My confusion stems from hearing about the tasks, and not being sure if the hunter is looking for latent, active compromises in dark corners of the enterprise, or if they are testing for weak points in an organization’s posture and providing fixes. Or maybe they are like architects for new tools like UBA/UEBA as they attempt to emulate attackers and define how detection tools may help identify them better, especially when you have to rely on behavior and anomalies rather than hard signatures or IoCs (hey, there’s another surprise term that is new!). To me, security is not just about watching alerts in a SOC, but about constantly improving the position of the security functions. In a sense, I’m always looking for ways to have more complete visibility, or at least know where my blind spots may be. Role-playing and tabletop exercises help stimulate that thinking as well. Things like analyzing a new vulnerability announced and how to tell if that affects or has already affected me, or a new minor incident and what pieces of information are annoying to procure. Every blue question has a chance to improve the environment.

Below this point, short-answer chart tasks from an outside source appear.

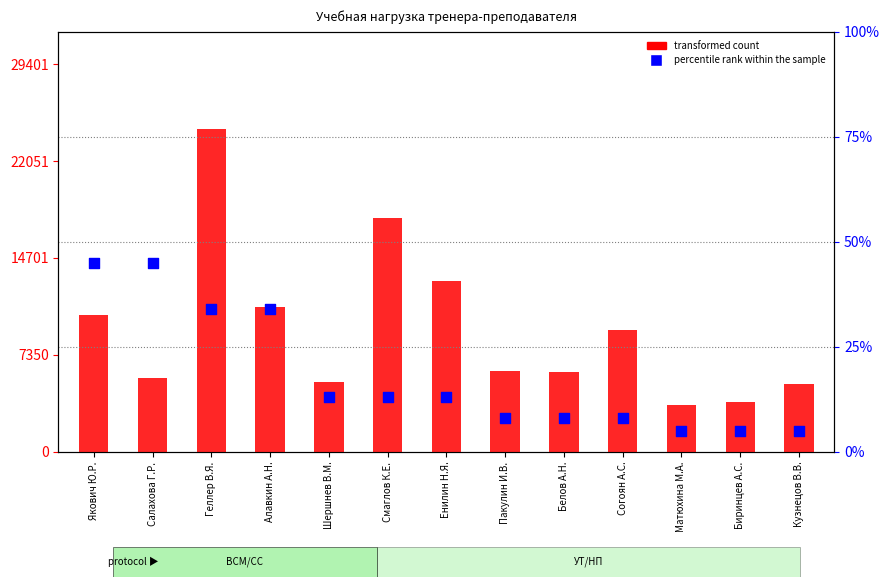

What are all the series names shown in the legend?

transformed count, percentile rank within the sample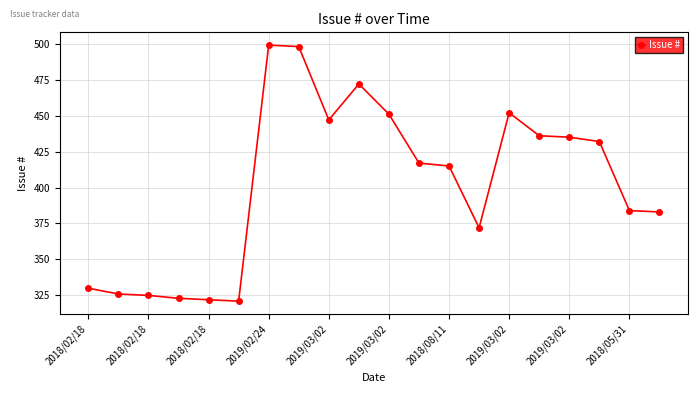

Reading right to left, extract all data points from this chart.

383	384	432	435	436	452	372	415	417	451	472	447	498	499	321	322	323	325	326	330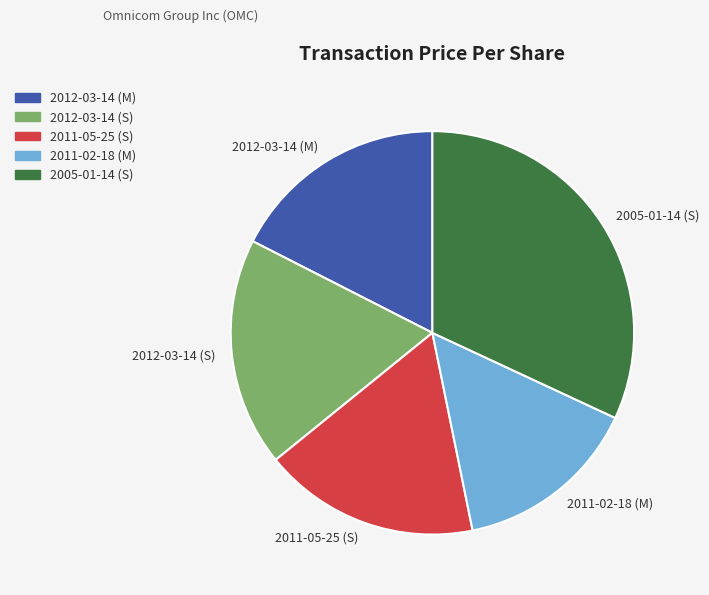

Is it true that 2005-01-14 (S) is 46% of the pie?

False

Also, is a threat hunter part of the blue team, part of the IR team, or part of an internal red team? Or maybe some combination of two or more of those areas; a sort of way to fill in some time between other tasks. Is it a way to get your SOC members something a little more mentally stimulating than watching alerts all day? Does it complement or replace role-playing exercises?

Anyway, I don’t have these answers yet, but these were timely articles on a topic I’ve been currently wrestling with.